I want to acknowledge all of their work and salute them for their efforts—for the extraordinary work that they do, going beyond the call of duty. I've sat down with carers, and they've been in tears sharing with me their stories about what they've had to go through during the pandemic. We know the job of a carer, particularly in the NDIS space, is very difficult, and they deserve much, much more from this government. Ann-Marie's death calls into sharp relief the need for urgent and proper reform, based on meaningful consultation. Instead, we have a bill before us that was not formally taken to disability community consultation, and it implements just five of Mr Robertson's review team's recommendations.

This bill is welcome, because something is better than nothing, but we should be aiming far higher for our disabled community and for those who work in, and support so many in, the disability sector. I know in my own community the amazing organisations that offer so much support, whether that be through respite or through daily care—the wonderful NDIS providers. It's not an easy situation to navigate.
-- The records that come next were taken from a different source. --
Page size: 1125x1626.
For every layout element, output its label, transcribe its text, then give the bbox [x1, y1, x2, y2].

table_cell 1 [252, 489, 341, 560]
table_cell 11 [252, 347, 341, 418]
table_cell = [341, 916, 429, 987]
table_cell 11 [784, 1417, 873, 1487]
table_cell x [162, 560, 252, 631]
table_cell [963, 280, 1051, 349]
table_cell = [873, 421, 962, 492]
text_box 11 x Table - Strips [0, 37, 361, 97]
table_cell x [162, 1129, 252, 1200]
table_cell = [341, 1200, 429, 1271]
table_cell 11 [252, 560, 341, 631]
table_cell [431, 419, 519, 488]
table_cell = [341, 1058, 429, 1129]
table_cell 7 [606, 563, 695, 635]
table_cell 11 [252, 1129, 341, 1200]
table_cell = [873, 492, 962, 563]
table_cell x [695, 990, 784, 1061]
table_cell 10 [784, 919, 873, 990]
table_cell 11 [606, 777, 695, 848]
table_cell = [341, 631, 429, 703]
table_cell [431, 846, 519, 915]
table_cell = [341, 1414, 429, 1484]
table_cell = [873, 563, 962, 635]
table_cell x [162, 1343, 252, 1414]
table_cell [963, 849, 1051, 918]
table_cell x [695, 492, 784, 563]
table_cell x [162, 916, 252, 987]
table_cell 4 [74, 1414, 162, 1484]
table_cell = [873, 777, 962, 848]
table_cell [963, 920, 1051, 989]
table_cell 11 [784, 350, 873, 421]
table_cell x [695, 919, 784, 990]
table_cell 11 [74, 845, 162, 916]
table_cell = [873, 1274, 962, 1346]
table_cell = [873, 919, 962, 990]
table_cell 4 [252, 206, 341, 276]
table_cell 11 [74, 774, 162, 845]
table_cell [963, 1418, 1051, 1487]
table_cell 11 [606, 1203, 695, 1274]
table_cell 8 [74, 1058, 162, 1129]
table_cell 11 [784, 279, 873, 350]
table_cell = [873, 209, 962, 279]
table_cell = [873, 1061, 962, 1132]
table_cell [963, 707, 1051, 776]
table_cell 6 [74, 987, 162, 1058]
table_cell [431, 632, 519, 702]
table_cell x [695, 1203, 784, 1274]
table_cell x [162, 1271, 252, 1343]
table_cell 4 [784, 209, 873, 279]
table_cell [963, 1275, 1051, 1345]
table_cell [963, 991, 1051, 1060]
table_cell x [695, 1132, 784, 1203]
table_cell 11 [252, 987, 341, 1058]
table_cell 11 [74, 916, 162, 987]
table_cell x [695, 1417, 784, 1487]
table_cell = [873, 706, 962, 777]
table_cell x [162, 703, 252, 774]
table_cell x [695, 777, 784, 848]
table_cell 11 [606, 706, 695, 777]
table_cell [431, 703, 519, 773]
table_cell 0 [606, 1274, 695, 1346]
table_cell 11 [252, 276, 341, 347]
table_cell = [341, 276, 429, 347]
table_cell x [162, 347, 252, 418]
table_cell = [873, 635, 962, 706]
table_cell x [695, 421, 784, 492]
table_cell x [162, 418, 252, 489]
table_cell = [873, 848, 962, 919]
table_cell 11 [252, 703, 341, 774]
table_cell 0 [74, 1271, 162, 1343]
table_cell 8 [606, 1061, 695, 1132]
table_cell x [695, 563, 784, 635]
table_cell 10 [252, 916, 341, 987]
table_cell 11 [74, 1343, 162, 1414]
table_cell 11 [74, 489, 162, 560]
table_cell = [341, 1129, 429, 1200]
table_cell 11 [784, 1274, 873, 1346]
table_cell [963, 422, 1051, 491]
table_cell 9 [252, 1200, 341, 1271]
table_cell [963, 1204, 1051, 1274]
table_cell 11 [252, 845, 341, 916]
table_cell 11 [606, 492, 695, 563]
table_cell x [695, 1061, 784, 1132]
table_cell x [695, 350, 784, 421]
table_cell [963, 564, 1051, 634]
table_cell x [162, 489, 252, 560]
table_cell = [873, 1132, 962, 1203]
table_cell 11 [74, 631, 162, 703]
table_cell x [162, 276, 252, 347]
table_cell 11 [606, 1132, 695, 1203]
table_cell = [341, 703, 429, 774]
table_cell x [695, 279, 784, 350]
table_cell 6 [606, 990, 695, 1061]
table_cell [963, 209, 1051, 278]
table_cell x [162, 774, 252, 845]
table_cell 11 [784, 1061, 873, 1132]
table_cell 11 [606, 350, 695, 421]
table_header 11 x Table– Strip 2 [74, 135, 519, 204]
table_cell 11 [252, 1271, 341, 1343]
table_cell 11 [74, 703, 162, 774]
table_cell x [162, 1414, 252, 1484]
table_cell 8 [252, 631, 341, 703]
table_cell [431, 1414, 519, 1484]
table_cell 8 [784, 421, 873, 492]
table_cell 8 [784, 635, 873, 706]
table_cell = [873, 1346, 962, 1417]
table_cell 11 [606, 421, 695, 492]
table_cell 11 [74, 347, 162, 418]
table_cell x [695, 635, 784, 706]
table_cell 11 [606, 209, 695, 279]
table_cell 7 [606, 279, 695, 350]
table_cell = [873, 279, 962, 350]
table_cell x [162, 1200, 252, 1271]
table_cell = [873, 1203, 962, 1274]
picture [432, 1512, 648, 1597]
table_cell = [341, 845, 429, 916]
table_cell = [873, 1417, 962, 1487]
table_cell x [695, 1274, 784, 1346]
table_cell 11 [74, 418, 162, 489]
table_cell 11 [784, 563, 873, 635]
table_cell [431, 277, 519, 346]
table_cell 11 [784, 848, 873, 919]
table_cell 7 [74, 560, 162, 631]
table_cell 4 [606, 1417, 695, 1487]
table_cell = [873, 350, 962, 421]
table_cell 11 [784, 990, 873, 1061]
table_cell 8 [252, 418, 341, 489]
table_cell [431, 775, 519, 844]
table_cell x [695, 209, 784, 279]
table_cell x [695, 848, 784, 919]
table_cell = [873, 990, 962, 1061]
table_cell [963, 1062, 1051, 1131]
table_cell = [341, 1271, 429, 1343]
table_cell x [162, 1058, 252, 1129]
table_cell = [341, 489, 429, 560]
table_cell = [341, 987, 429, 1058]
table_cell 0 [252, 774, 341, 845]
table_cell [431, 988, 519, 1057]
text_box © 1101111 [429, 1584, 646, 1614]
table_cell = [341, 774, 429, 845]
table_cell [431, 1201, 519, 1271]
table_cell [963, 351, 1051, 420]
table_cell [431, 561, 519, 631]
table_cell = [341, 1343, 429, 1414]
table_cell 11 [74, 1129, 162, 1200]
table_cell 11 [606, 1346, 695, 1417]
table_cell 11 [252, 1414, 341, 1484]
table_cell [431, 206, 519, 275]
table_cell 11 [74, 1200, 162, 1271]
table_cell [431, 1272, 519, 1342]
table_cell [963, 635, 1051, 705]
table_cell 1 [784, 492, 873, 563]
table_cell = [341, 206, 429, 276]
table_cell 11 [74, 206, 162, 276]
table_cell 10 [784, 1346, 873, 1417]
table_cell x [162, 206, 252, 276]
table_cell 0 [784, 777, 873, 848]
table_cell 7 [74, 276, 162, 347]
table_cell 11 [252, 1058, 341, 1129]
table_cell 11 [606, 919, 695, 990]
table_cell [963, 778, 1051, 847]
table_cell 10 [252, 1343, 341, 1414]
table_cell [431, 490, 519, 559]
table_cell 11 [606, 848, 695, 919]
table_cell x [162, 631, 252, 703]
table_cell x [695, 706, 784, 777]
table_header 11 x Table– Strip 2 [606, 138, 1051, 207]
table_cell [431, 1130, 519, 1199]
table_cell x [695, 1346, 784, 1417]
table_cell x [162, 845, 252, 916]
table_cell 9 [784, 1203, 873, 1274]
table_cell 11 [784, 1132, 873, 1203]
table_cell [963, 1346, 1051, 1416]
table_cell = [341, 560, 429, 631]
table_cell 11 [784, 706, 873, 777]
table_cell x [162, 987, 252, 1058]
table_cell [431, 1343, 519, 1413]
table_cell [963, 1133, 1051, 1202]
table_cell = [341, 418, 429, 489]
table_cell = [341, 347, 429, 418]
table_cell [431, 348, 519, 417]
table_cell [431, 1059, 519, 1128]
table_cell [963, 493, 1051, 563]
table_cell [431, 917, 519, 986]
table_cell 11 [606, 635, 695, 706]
The system has had its glitches over the years. The government has bungled a number of issues, whether it be support for younger people with disabilities or being able to navigate the complex system and the hurdles that this government has put into place. Many people have triumphed and got through, and their quality of life has greatly improved. We know the NDIS was a wonderful legacy of the Labor government, implemented by then Prime Minister Julia Gillard. It has continued to operate, but perhaps not with the level of support that it once was desired to have. I'm confident that this legislation, passed tonight, will improve the situation somewhat, but there is still a long way to go.

I urge the Morrison government to afford Australians living with disabilities the respect of a proper consultation process. So, if there is one takeaway for Minister Reynolds's office—I hope they and the bureaucrats are watching this debate this evening—it is that they learn the lessons of the past and not make those mistakes again. And the best way they can do that is by meaningful consultation with people who are working in, living in and dealing with the disability sector in this country, because those communities deserve nothing less than a government willing to listen and a government willing to act.